Мне кажется, что кроме святости и духовной заботы владыки
Варлаама, это еще и свидетельство о реальности такого
духовного окормления в те страшные годы. Он кончил свое
письмо словами: «Мы с тобой уже не увидимся здесь.
Но, если даст Бог, увидимся потом, и тогда всегда будем
вместе. Только не будь гордись, а будь смирись, и
спасешься». Она мне потом часто напоминала эти его
слова.
Когда через полгода она освободилась, первый вопрос ее по
возвращении был: «Владыка жив?» –
«Да-да, слава Богу, жив, но его посадили. Он в
тюрьме, в Вологде. Но бывают свидания». Она кинулась
хлопотать о свидании, но выяснилось, что его расстреляли.
Я хочу зачитать несколько строк, написанных племянницей
владыки Варлаама Г.Л. Солоповой о жизни семьи Ряшенцевых:
«В отдалении от большого дома, примерно в
полукилометре от него, среди поля, был построен маленький
деревянный домик для монашествующих Варлаама и Германа.
Там они жили, когда приезжали на дачу. Этот домик
назывался “скит”. Мы, дети (а нас было семь
человек), сами понимали, что здесь особый мир, и не
бегали, не шумели около него. Отец Варлаам был
необыкновенно добр и кроток, глаза его так и сияли лаской.
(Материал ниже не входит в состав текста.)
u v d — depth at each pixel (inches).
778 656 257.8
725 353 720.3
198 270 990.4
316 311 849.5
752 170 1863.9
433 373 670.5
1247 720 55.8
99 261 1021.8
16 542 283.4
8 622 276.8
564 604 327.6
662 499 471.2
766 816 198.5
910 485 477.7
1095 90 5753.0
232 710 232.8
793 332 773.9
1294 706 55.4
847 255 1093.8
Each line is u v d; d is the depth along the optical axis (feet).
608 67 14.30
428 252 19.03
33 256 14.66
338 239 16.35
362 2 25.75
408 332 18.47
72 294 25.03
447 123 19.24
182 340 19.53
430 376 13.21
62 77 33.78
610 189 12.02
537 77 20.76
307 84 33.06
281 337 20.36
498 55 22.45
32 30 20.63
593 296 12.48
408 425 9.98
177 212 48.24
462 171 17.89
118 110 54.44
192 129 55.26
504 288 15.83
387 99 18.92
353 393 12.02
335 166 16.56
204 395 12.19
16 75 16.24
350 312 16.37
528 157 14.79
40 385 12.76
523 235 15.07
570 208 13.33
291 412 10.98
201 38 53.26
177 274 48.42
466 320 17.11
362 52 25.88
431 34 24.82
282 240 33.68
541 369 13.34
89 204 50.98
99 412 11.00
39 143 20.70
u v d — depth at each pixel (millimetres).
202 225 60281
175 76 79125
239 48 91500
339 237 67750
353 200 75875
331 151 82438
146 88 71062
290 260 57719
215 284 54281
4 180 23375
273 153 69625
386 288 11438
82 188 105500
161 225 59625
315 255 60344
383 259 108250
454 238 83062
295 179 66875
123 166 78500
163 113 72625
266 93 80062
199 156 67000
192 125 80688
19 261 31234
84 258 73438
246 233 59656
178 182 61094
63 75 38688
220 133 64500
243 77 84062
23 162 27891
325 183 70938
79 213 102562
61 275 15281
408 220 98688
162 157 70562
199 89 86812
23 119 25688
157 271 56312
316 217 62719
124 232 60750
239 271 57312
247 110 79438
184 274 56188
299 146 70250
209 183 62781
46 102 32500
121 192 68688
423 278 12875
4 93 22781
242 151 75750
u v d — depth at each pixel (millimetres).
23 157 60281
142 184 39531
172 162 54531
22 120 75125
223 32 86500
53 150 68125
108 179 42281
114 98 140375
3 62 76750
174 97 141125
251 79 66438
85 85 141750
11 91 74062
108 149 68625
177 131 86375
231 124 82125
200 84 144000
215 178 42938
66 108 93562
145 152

Никогда нельзя было услышать от него повышенного,
сердитого тона. Всегда ровный, спокойный, самоуглубленный,
удивительный… Недаром в семье его называли
“кроткий ангел”, “тихий ангел”. Он
был какой-то неземной! К отцу Варлааму мы относились с
невольной почтительностью, удивлением и даже страхом. Мы
считали его святым, хотя никто не говорил нам
этого». Вот такой образ владыки Варлаама.
Воспоминания монахини Магдалины
(Некрасовой) подготовила Александра
Никифорова
01 / 10 / 2009
[1]
Архиепископ Варлаам (в миру Виктор Степанович Ряшенцев) родился в 1878
году в Тамбове в купеческой семье. Окончил тамбовскую классическую
гимназию (1896) и Казанскую духовную академию (1901). В том же году был
назначен преподавателем Уфимского духовного училища, принял постриг и
был рукоположен в иеромонаха. С 1906 года он, уже в сане архимандрита,
ректор Полтавской духовной семинарии. Здесь он написал и издал свои
основные апологетические труды, в том числе и «Ренан и его книга “Жизнь
Иисуса”». В 1913 году хиротонисан во епископа Гомельского. В 1923–1927
годах управлял Псковской, Гомельской и Пермской епархиями. С 1927 года
– архиепископ. С 1928 года находился в оппозиции к митрополиту Сергию
(Страгородскому), однако полностью общения с ним не прерывал.
Арестовывался неоднократно с 1919 по 1940 годы. Скончался в ссылке в
Вологде 20 февраля 1942 года. По некоторым сведениям, владыка Варлаам был расстрелян либо в Вологде, либо переведен в ярославскую тюрьму и расстрелян там.